-- Opening Marker --

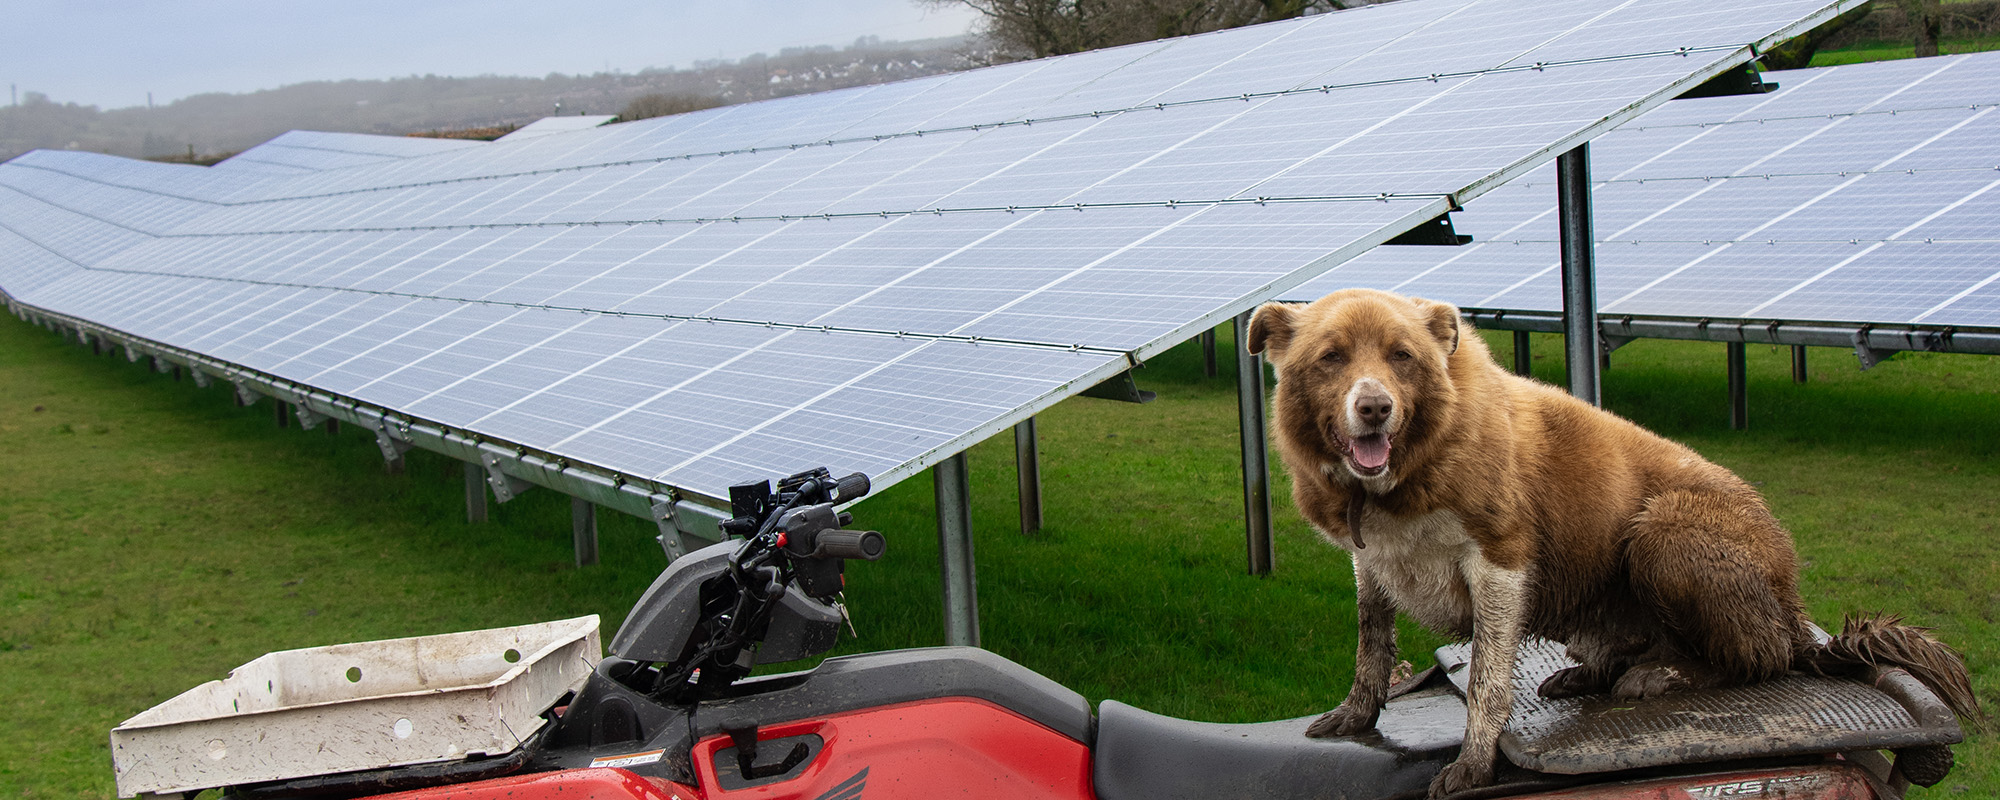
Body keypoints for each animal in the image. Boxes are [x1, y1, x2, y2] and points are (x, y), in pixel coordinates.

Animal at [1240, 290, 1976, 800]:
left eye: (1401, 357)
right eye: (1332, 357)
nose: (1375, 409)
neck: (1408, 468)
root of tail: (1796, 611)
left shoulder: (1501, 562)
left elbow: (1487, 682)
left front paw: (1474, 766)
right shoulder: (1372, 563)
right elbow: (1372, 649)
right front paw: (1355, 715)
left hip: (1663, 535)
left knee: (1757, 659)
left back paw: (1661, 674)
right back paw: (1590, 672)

-- Closing Marker --
-- Opening Marker --

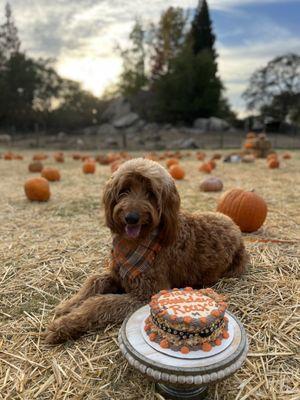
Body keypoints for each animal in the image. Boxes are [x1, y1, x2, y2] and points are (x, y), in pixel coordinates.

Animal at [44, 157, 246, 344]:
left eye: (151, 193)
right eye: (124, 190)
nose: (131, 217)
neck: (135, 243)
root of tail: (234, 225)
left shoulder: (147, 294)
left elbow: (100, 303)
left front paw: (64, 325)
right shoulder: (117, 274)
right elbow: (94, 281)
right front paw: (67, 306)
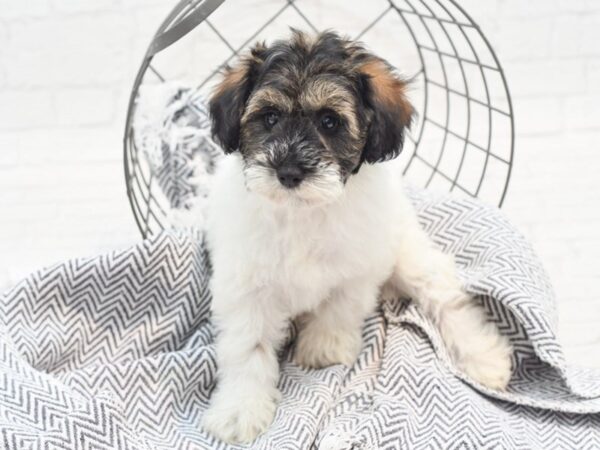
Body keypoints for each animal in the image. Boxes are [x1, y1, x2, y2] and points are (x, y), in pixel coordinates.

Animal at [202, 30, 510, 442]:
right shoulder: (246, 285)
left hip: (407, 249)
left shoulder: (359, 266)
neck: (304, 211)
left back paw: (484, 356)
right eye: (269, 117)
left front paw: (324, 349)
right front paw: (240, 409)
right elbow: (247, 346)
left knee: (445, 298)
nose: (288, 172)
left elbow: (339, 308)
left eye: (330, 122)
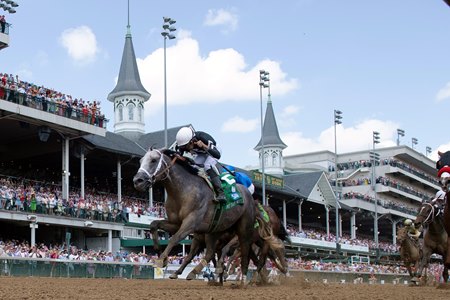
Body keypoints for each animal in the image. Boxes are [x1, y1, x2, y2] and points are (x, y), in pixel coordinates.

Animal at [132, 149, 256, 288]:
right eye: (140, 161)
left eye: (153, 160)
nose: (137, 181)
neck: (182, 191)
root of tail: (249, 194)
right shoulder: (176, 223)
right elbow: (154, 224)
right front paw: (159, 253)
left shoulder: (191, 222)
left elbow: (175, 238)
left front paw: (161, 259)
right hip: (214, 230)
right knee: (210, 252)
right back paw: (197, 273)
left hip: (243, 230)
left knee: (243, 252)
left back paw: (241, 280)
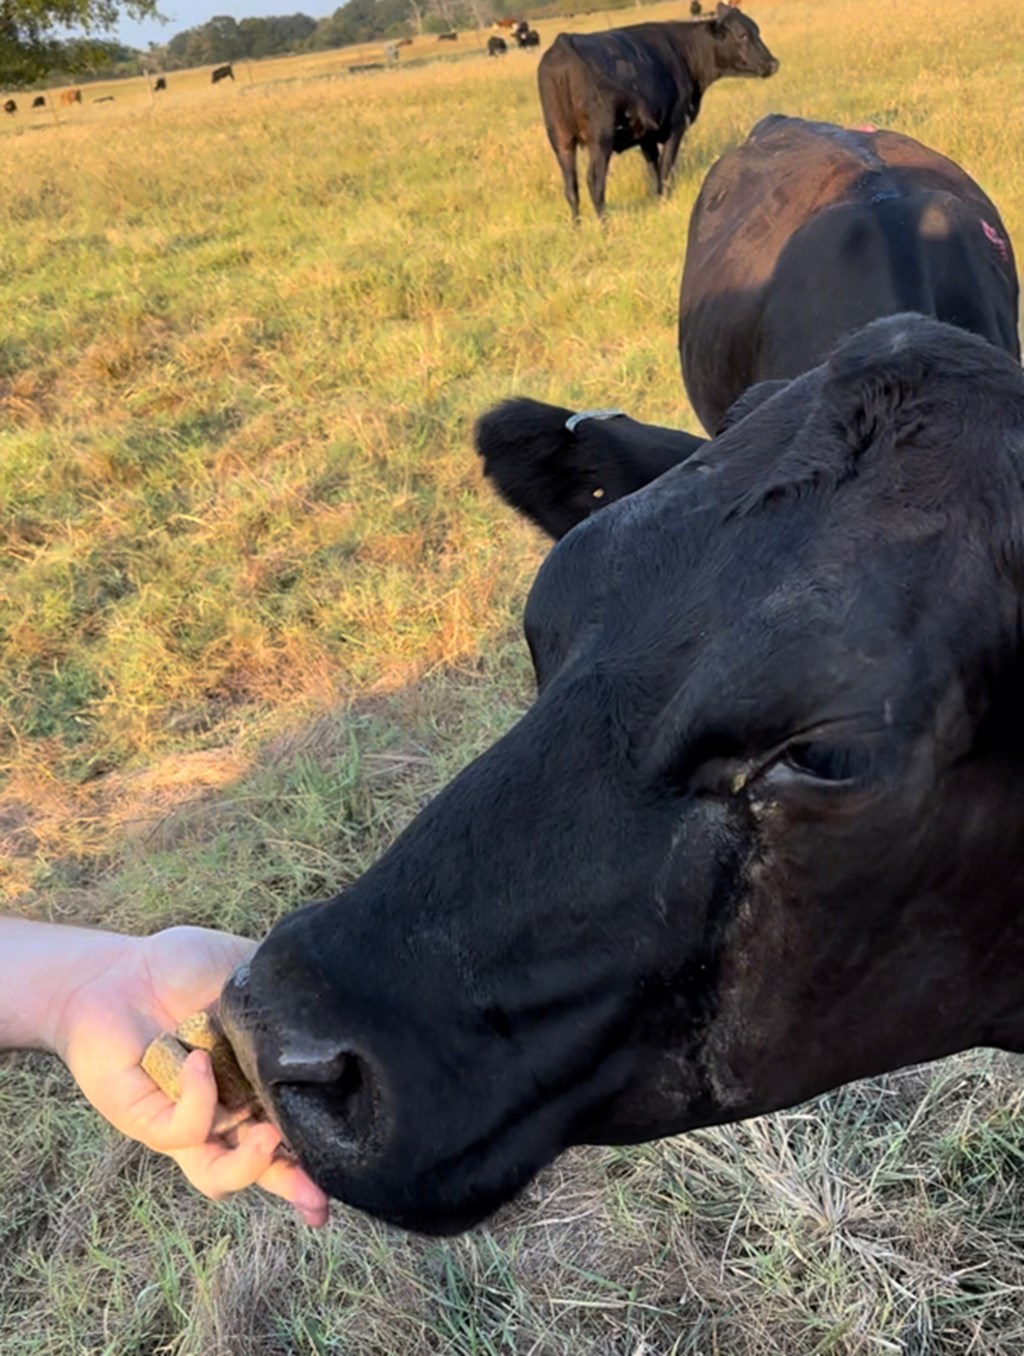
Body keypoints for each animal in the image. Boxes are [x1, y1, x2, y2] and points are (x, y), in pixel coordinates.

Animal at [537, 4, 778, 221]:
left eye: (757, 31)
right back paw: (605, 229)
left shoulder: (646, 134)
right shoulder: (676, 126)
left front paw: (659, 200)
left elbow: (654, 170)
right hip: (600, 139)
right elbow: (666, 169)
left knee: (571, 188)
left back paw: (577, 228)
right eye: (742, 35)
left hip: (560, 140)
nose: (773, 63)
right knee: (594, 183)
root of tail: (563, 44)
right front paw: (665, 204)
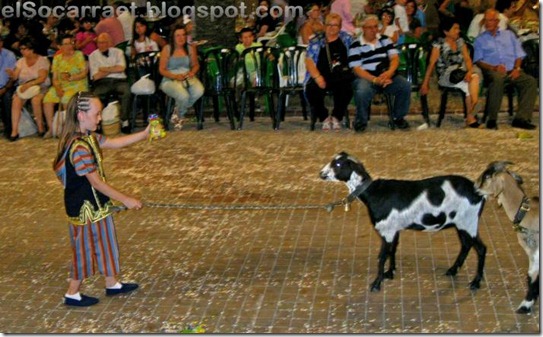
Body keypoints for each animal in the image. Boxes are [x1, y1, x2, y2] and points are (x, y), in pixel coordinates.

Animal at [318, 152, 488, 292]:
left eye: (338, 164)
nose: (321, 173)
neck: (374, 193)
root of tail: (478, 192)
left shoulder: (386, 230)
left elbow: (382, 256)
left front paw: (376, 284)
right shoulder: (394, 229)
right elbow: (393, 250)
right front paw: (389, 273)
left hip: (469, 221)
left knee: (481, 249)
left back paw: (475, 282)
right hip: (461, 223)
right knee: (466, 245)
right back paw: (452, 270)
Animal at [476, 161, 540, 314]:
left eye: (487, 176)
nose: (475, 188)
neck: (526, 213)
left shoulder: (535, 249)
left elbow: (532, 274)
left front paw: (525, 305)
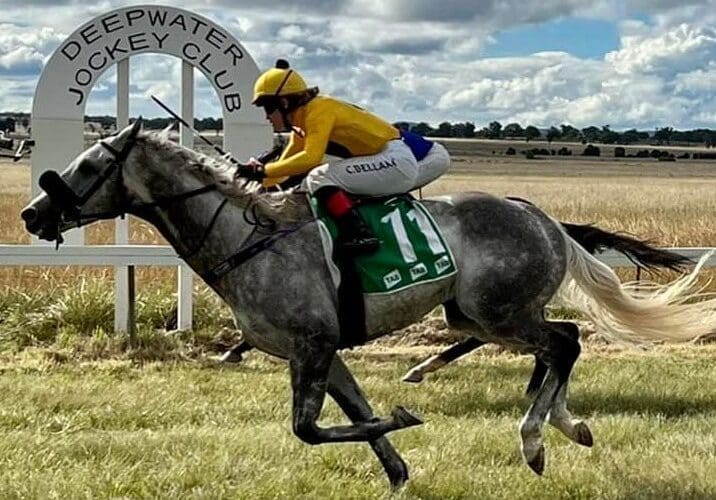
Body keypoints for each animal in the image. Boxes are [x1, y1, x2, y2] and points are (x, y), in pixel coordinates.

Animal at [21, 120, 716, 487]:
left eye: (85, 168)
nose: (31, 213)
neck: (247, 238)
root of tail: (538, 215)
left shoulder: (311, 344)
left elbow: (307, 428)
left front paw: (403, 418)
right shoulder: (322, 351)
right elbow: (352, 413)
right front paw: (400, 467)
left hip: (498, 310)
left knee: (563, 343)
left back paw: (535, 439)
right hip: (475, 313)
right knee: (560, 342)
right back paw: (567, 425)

-- Closing Marker --
-- Opening Marker --

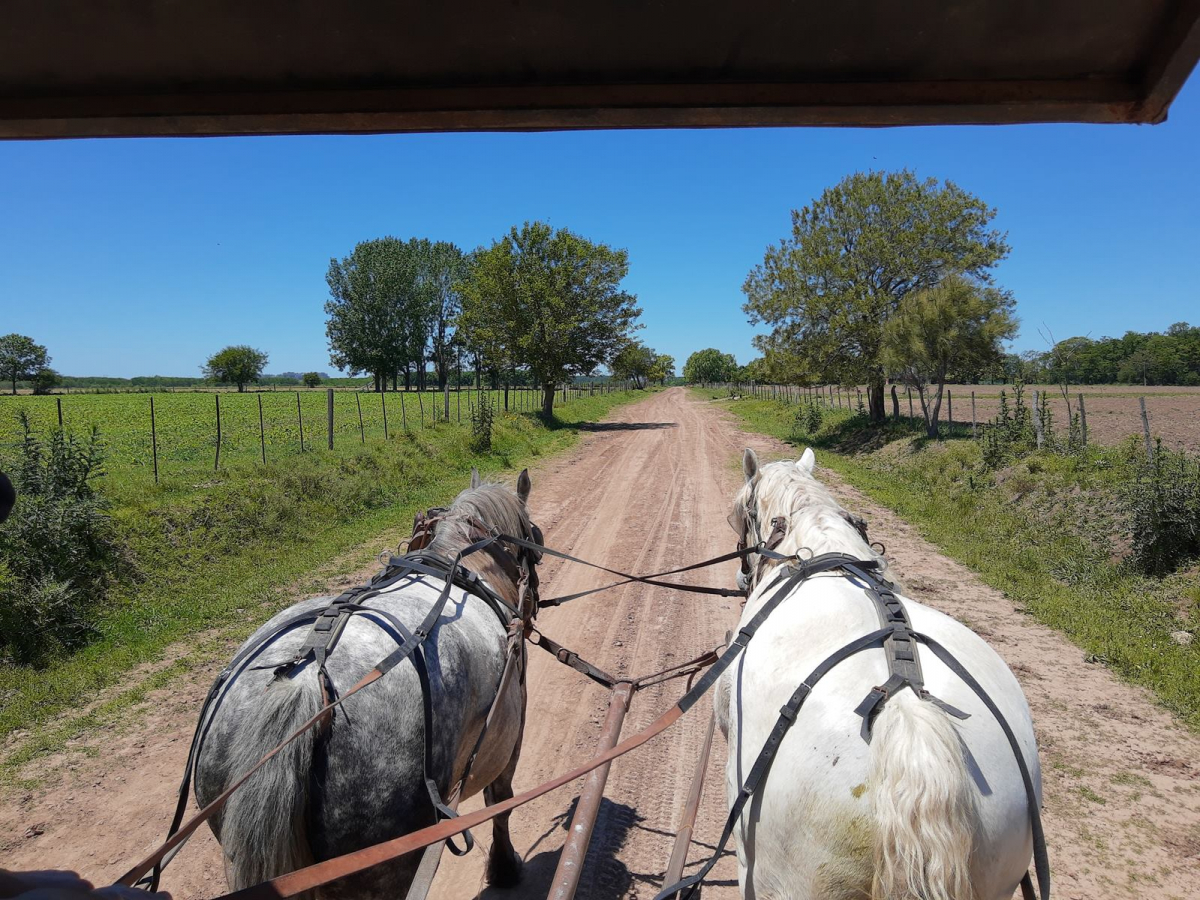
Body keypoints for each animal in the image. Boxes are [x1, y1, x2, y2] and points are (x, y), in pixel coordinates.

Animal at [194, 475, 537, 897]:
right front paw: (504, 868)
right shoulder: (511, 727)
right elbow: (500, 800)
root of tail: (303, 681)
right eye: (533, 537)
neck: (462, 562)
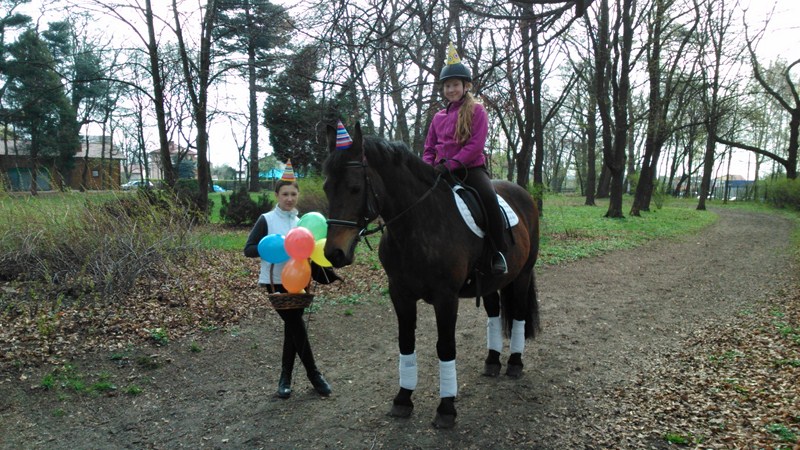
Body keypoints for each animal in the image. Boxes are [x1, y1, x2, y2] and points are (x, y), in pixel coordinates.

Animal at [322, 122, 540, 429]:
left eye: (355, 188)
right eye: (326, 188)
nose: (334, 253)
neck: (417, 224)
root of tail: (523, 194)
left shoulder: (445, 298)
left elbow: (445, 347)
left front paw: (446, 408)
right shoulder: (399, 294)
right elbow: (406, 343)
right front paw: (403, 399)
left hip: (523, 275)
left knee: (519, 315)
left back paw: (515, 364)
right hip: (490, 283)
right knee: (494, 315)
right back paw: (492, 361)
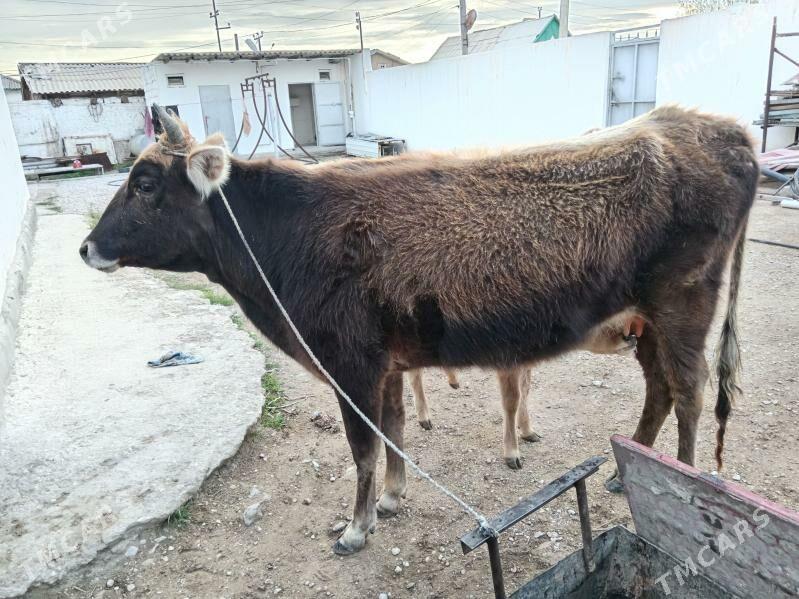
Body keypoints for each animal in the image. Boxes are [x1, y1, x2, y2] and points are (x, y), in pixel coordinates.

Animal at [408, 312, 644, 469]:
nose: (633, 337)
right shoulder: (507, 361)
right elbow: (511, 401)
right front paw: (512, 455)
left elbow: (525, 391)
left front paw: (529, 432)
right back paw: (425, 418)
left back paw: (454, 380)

-- Closing Marker --

→ **EXERCISE INSTRUCTIONS**
Check each line in the records above for the word "root". Return those that have it.

→ **EXERCISE ANSWER**
root of tail: (1796, 611)
root of tail: (234, 225)
root of tail: (249, 194)
root of tail: (563, 44)
root of tail: (478, 192)
root of tail: (538, 215)
root of tail: (303, 681)
root of tail: (523, 194)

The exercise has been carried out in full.